Today, Nixon is the executive director of College and Community Fellowship, an organization that helps former female inmates get their college degrees. She was one of the first women to go through the program 15 years ago, and they helped her get a degree in nonprofit management – a degree that enabled her to now run the organization that helped her.

“That’s what’s needed,” says Mr. Schaeffer of CEO. “It’s not just moving forward to make things better. I think we also have to go back and show compassion.”

“Yes, we have to first unwind the sentencing practices that have gotten us here in the first place,” he adds. “But then, especially for those with nonviolent drug offenses, and those who committed crimes when they were 16 and 17 years old – to us, this is just common sense.”

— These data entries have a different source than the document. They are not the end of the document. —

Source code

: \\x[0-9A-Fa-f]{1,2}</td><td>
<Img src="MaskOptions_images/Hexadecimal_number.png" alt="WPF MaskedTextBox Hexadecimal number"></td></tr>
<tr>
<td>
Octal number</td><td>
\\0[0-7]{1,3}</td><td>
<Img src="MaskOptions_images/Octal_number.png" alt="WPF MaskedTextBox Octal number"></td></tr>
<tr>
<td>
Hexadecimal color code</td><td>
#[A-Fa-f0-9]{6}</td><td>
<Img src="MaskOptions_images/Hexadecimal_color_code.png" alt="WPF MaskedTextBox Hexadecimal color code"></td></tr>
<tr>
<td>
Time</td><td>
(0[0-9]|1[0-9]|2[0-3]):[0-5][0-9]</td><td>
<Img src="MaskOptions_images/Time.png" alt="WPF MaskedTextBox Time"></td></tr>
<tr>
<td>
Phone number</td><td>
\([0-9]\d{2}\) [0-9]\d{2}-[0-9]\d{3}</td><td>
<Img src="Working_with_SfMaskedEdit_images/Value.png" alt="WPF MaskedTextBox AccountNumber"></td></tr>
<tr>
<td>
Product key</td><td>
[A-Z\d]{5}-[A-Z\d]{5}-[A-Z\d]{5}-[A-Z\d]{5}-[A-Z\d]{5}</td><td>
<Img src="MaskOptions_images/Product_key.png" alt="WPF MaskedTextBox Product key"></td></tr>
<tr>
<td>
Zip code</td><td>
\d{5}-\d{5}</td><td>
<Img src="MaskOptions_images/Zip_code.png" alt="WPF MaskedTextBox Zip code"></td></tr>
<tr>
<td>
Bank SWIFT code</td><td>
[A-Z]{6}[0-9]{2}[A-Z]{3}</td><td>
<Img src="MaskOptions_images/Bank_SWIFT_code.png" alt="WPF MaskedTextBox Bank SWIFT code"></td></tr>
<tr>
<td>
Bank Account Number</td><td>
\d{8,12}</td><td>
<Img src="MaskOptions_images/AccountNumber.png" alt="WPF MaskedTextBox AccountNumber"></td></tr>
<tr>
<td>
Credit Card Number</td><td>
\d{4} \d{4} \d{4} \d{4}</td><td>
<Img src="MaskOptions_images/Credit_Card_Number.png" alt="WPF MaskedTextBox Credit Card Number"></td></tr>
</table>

The pardon plan announced by the governor will not completely expunge a person’s criminal record. But it will allow former inmates to apply for jobs they were legally barred from holding, including jobs in schools, nursing homes, real estate brokerages, and security companies. They would have to check “Yes” in boxes asking if the applicant had ever been convicted of a crime, but the governor would provide documentation for an official pardon.

New York is one of only two states (along with North Carolina) that automatically treats 16 and 17 year olds as adults in criminal cases. Bills to “raise the age” have been blocked by Senate Republicans.

Many local and state prosecutors supported the governor’s plan. Cyrus Vance, the Manhattan district attorney, said the plan could give former inmates “a chance to go forward in their lives with a clean slate and achieve their maximum potential,” according to The New York Times.

Nixon recognizes that public safety remains a crucial concern. But she believes stories like hers can resonate with many.

“The nature of humanity is that we are flawed,” she says, “and unless those stories are told so that people can relate to them ... people will be driven by their fears.” 

“But when they’re driven by their capacity for compassion,” she adds, “it tends to alleviate some of that fear, because you see people as human beings capable of change.”